As he finished he sensed that Bigwig had just entered the hall, and knew that they were all together again. The stranger rabbits seemed slightly disconcerted by his little speech and he felt that for some reason or other he had not struck the right note in complimenting them on their numbers. Perhaps there were not very many of them after all? Had there been disease? There was no smell or sign of it. These were the biggest and healthiest rabbits he had ever met. Perhaps their fidgeting and silence had nothing to do with what he had said? Perhaps it was simply that he had not spoken very well, being new to it, and they felt that he was not up to their fine ways? "Never mind," he thought. "After last night I'm sure of my own lot. We wouldn't be here at all if we weren't handy in a pinch. These other fellows will just have to get to know us. They don't seem to dislike us, anyway."

There were no more speeches. Rabbits have their own conventions and formalities, but these are few and short by human standards. If Hazel had been a human being he would have been expected to introduce his companions one by one and no doubt each would have been taken in charge as a guest by one of their hosts. In the great burrow, however, things happened differently.
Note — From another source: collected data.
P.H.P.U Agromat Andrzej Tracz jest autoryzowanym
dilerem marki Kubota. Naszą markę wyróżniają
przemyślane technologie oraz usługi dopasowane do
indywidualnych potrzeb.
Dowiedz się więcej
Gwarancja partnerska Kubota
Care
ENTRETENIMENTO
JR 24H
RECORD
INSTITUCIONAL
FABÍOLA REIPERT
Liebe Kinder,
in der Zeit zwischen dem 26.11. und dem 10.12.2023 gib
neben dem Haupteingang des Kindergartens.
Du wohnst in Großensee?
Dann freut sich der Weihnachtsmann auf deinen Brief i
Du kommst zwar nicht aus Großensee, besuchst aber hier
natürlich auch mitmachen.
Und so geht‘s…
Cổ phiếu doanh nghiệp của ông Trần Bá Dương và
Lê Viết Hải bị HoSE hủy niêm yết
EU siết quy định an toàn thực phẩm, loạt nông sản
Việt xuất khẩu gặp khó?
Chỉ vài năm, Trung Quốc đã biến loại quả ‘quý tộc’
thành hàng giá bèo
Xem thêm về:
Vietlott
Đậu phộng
The rabbits mingled naturally. They did not talk for talking's sake, in the artificial manner that human beings-and sometimes even their dogs and cats-do. But this did not mean that they were not communicating; merely that they were not communicating by talking. All over the burrow, both the newcomers and those who were at home were accustoming themselves to each other in their own way and their own time; getting to know what the strangers smelled like, how they moved, how they breathed, how they scratched, the feel of their rhythms and pulses. These were their topics and subjects of discussion, carried on without the need of speech. To a greater extent than a human in a similar gathering, each rabbit, as he pursued his own fragment, was sensitive to the trend of the whole. After a time, all knew that the concourse was not going to turn sour or break up in a fight. Just as a battle begins in a state of equilibrium between the two sides, which gradually alters one way or the other until it is clear that the balance has tilted so far that the issue can no longer be in doubt-so this gathering of rabbits in the dark, beginning with hesitant approaches, silences, pauses, movements, crouchings side by side and all manner of tentative appraisals, slowly moved, like a hemisphere of the world into summer, to a warmer, brighter region of mutual liking and approval, until all felt sure that they had nothing to fear. Pipkin, some way away from Hazel, crouched at his ease between two huge rabbits who could have broken his back in a second, while Buckthorn and Cowslip started a playful scuffle, nipping each other like kittens and then breaking off to comb their ears in a comical pretense of sudden gravity. Only Fiver sat alone and apart. He seemed either ill or very much depressed, and the strangers avoided him instinctively.